Eu caí hoje, cai descendo as escadas enquanto levava uma cadeira velha pra o lixo, meu pé esquerdo pulou o último degrau e escorregou direto, tentei me equilibrar o máximo que pude. Analisando a situação agora, cair teria sido mais fácil sem a cadeira, mas não consegui soltar, não queria quebrá-la, o que é estranho e meio burro porque ela iria pra o lixo de qualquer forma, a integridade dela não era o mais importante naquela situação, mas eu costumo me deixar de lado quando tem um outro seja lá o que for na situação. Meu joelho esquerdo foi de encontro ao chão com muita força, na hora não senti tanto a dor, ainda não sinto, pelo menos não no joelho, sinto mais a coluna, tenho andado torta desde então.
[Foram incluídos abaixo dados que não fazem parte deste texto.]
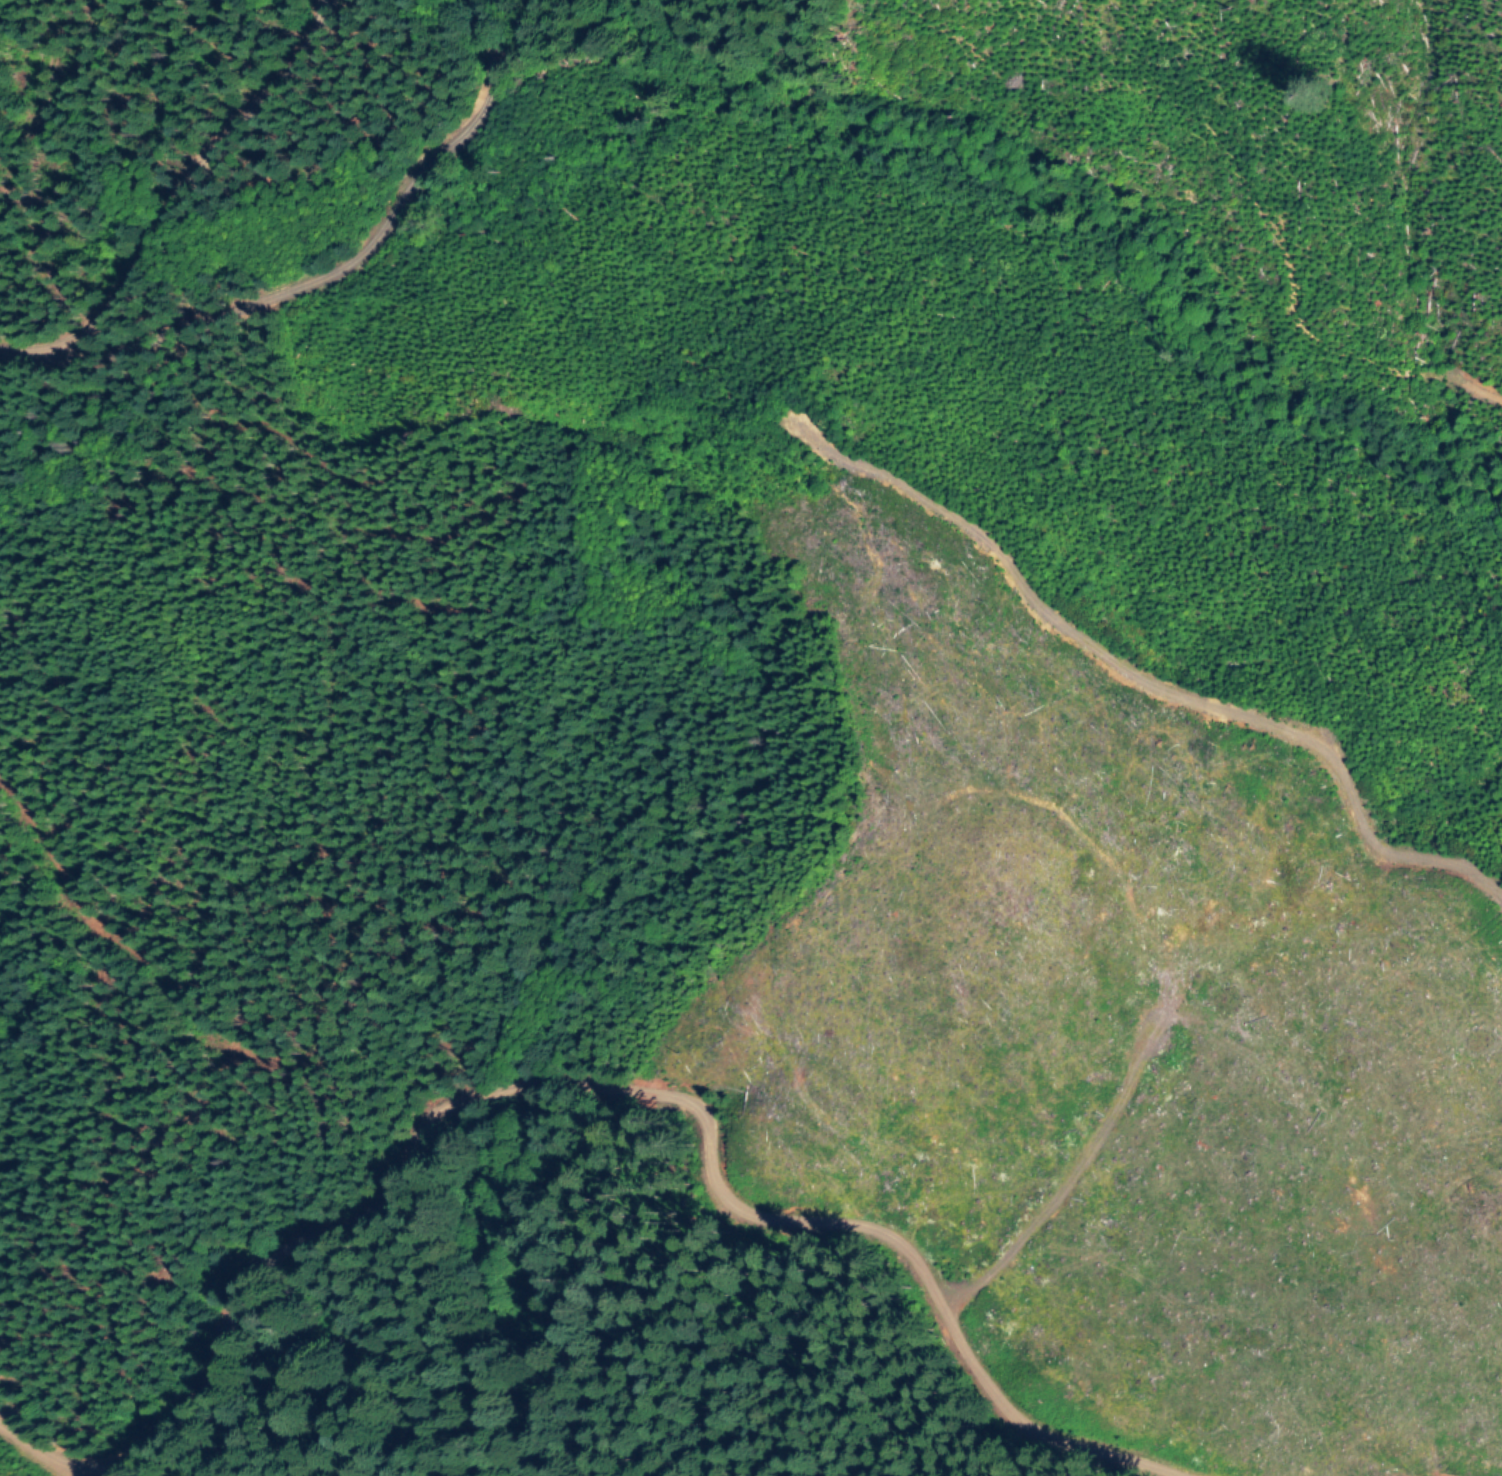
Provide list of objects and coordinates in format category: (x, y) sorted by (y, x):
road: (162, 202)
road: (358, 257)
road: (1149, 689)
road: (610, 1086)
crop: (591, 1328)
road: (1445, 1473)
crop: (1443, 1475)

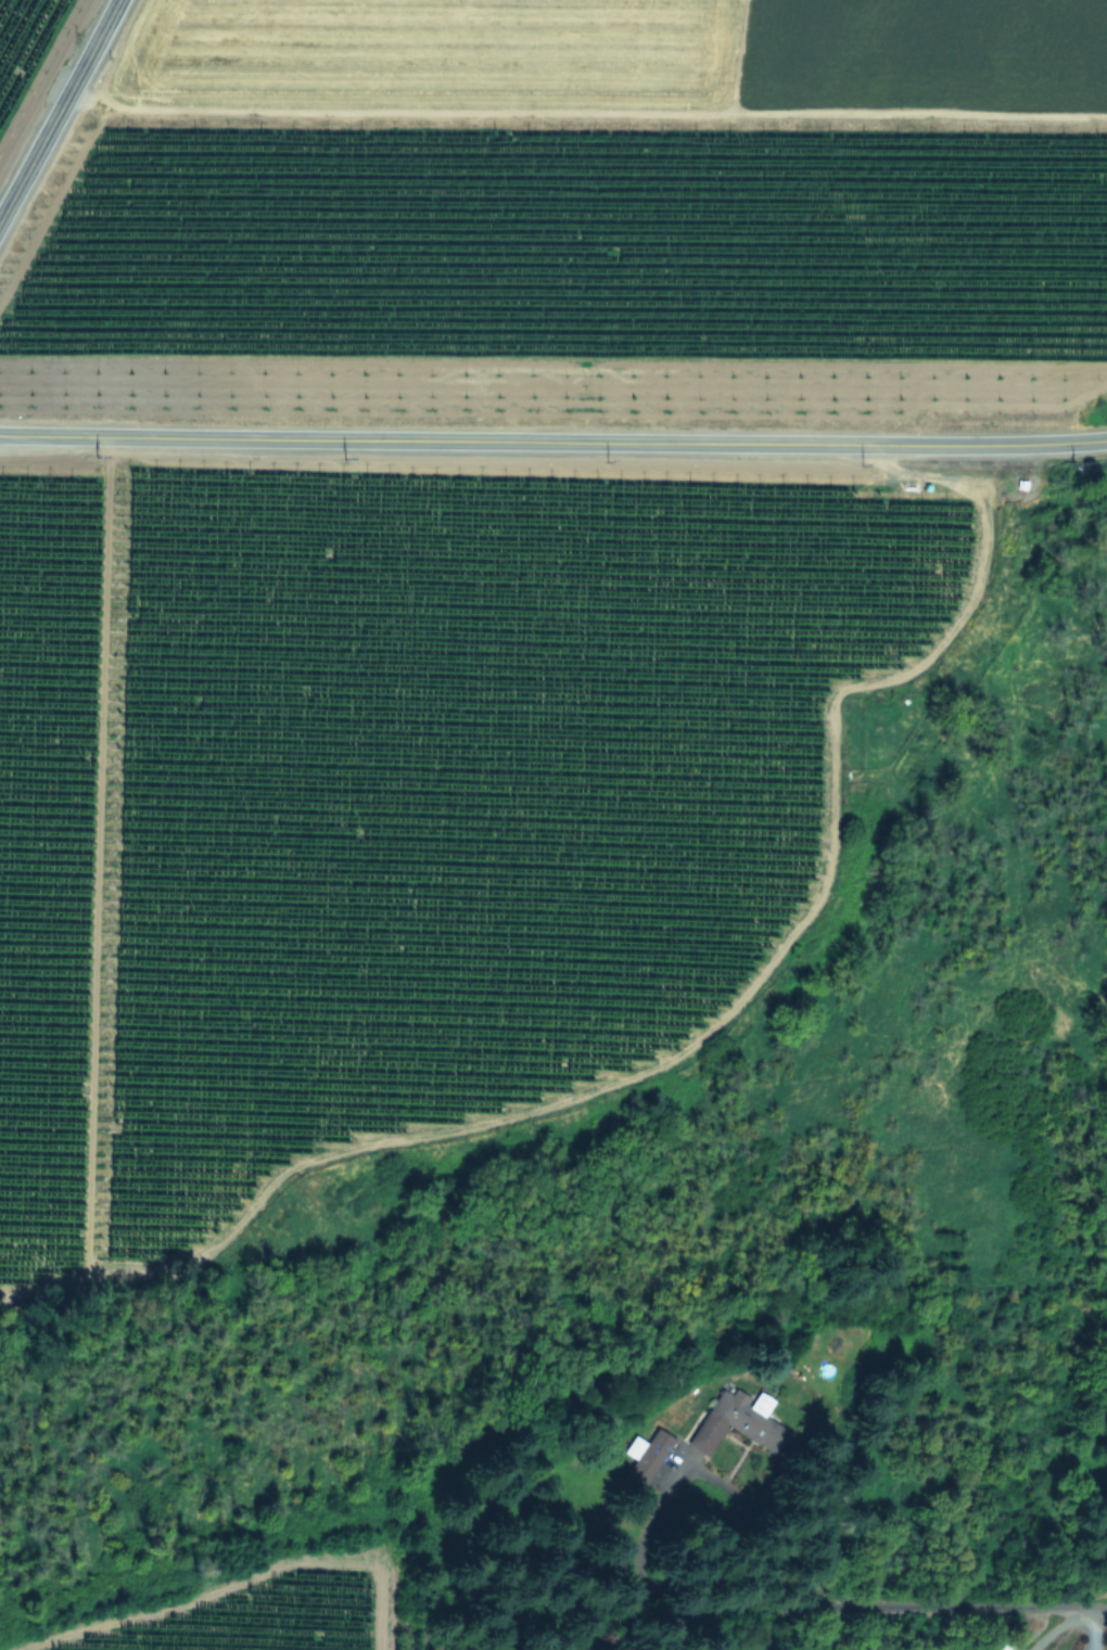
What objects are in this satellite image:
crop: (21, 40)
crop: (572, 64)
road: (59, 109)
road: (553, 440)
building: (734, 1421)
building: (648, 1455)
road: (891, 1607)
crop: (330, 1623)
building: (999, 1645)

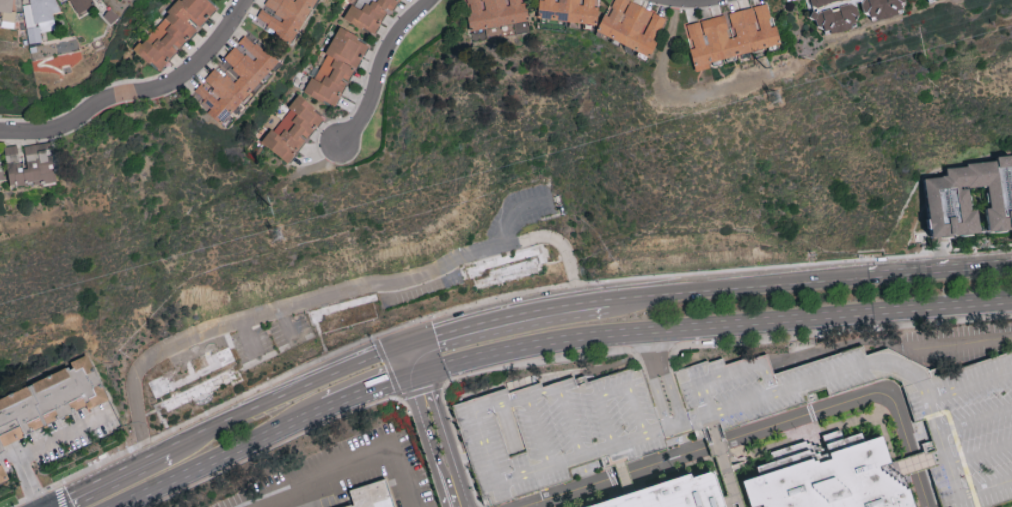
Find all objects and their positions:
building: (81, 4)
road: (687, 8)
building: (570, 9)
building: (851, 11)
building: (369, 12)
building: (495, 12)
building: (7, 13)
building: (285, 15)
building: (39, 17)
building: (632, 24)
building: (174, 29)
building: (756, 36)
building: (337, 65)
road: (377, 65)
power tower: (766, 68)
building: (249, 77)
road: (141, 96)
power tower: (775, 99)
building: (293, 128)
building: (30, 163)
building: (949, 196)
power tower: (272, 206)
power tower: (279, 236)
road: (563, 246)
road: (428, 271)
road: (940, 271)
road: (814, 284)
road: (683, 297)
road: (277, 307)
building: (346, 315)
road: (508, 319)
road: (714, 322)
road: (961, 339)
traffic signals: (412, 346)
road: (161, 355)
road: (416, 359)
traffic signals: (420, 372)
building: (974, 376)
road: (662, 379)
building: (193, 384)
road: (370, 388)
road: (287, 393)
building: (51, 397)
parking lot: (969, 426)
road: (761, 430)
parking lot: (555, 431)
road: (449, 437)
building: (484, 439)
road: (428, 440)
building: (4, 444)
road: (41, 446)
road: (220, 456)
road: (351, 461)
building: (828, 477)
building: (3, 478)
road: (111, 479)
building: (671, 494)
building: (370, 496)

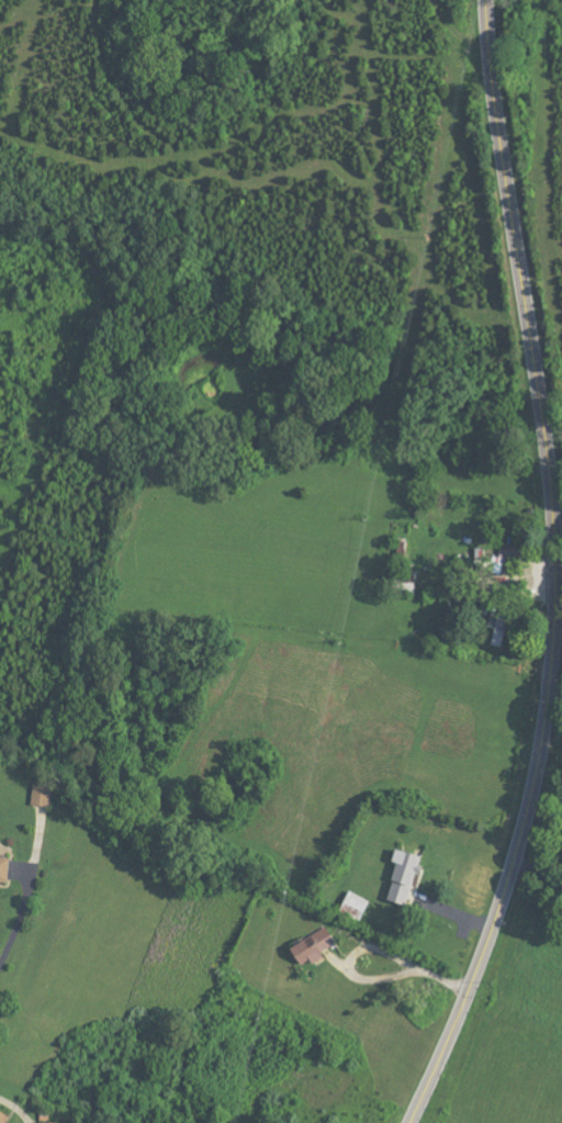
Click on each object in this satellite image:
road: (554, 571)
building: (409, 588)
building: (500, 629)
building: (44, 795)
building: (6, 869)
road: (537, 876)
building: (408, 878)
road: (28, 898)
building: (357, 907)
building: (318, 946)
road: (400, 970)
building: (5, 1117)
building: (59, 1122)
Quando adulto você se preocupa com as coisas mais estranhas, minha mãe ao ver a foto que mandei no grupo se preocupou com a possibilidade de uma veia, que ela achou "aparente demais", ter estourado, imaginou um coágulo safado caminhado sobre minha pele e se encaminhando ao meu coração. Minha irmãs só riram, riram bastante, nós três rimos. Na verdade nada no baque me preocupou, quando você é criança ou adolescente cair é uma das coisas mais assustadoras que pode te acontecer, por diversos motivos, o que os outros vão pensar, o que você vai sentir, se quem viu vai lembrar disso pra sempre, porque você com toda certeza lembrará pra sempre. Durante o dia enquanto lava os pratos, já casada e com filhos, a visão de seu marido dando banho no cachorro e as crianças correndo pelo quintal será apagada pela lembrança do baque, essa memória arteira te derrubará no chão sem cerimônia alguma com um empurrão forte, como se tempo nenhum tivesse passado, então você sentirá o rosto retorcer em mil expressões, nenhuma realmente identificável, de forma muito rápida você levantará e tudo terá voltado ao normal, agora a lembrança é só uma poeira sobre seu ombro.
Cair quando adulto é diferente, você já está familiarizado com a situação, com quem você é, com quem são os outros, não faz tanta diferença cair na frente deles ou não, quem viu, quem ajudou, quem não, nada disso importa muito. O que ficou mais tempo na minha cabeça sobre essa magnífica queda que tomei essa manhã é o machucado, passei o dia tocando meu joelho, sentindo a pele afundar com a pressão dos dedos causando uma dor diferente da usual, não era uma dor boa, mas me lembrava que o baque ainda estava por ali. Vez ou outra penso nas marcas que ficarão na minha pele por semanas, primeiro vermelho, então roxo, logo após azul e verde, então o amarelo e por fim tudo voltará ao normal. O baque durou alguns segundos, a dor provavelmente durará uns dois dia, a mancha colorida na pele ficará por ao menos três semanas, a lembrança agarrada a sentimentos indefinidos voltará vez ou outra por anos, as diversas análises sobre como, onde, o que fiz e o que não durarão para sempre. E viverei, por todda a eternidade insatisfeita com as decisões que tomei durante aquela queda.